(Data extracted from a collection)

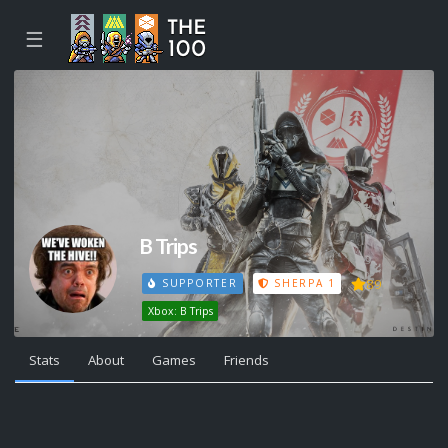
☰
B Trips
89
SUPPORTER
SHERPA 1
Xbox: B Trips
Stats
About
Games
Friends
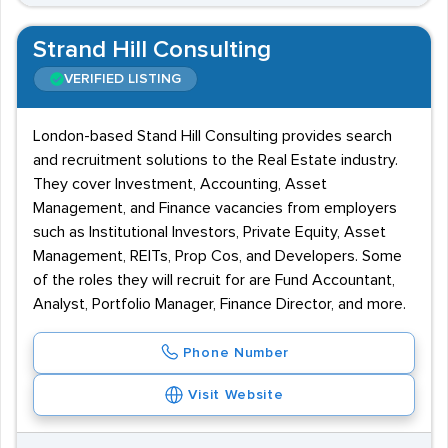
Strand Hill Consulting
VERIFIED LISTING
London-based Stand Hill Consulting provides search
and recruitment solutions to the Real Estate industry.
They cover Investment, Accounting, Asset
Management, and Finance vacancies from employers
such as Institutional Investors, Private Equity, Asset
Management, REITs, Prop Cos, and Developers. Some
of the roles they will recruit for are Fund Accountant,
Analyst, Portfolio Manager, Finance Director, and more.
Phone Number
Visit Website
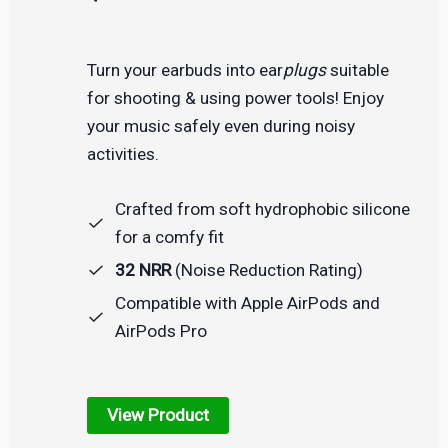
Turn your earbuds into ear
plugs
suitable
for shooting & using power tools! Enjoy
your music safely even during noisy
activities.
Crafted from soft hydrophobic silicone
for a comfy fit
32 NRR
(Noise Reduction Rating)
Compatible with Apple AirPods and
AirPods Pro
View Product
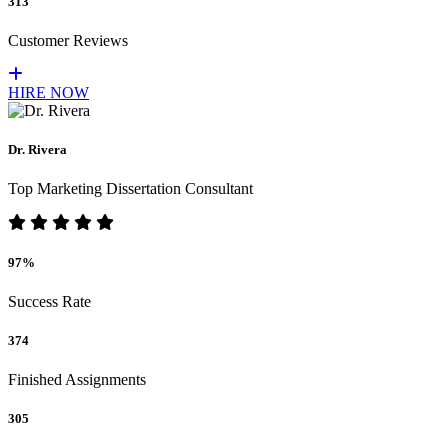
313
Customer Reviews
HIRE NOW
Dr. Rivera
Top Marketing Dissertation Consultant
97%
Success Rate
374
Finished Assignments
305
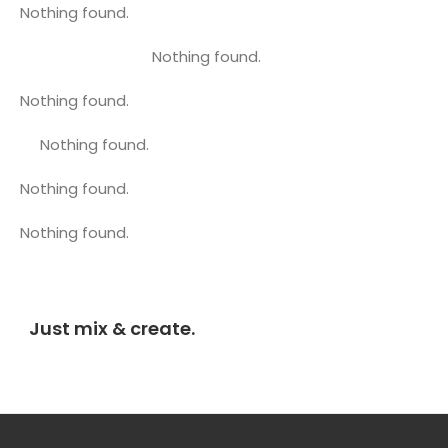
Nothing found.
Nothing found.
Nothing found.
Nothing found.
Nothing found.
Nothing found.
Just mix & create.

**What the exercise asks**
For the word "AirPods", count the lines of the records that contain it and give only the number.

**Task solution**
2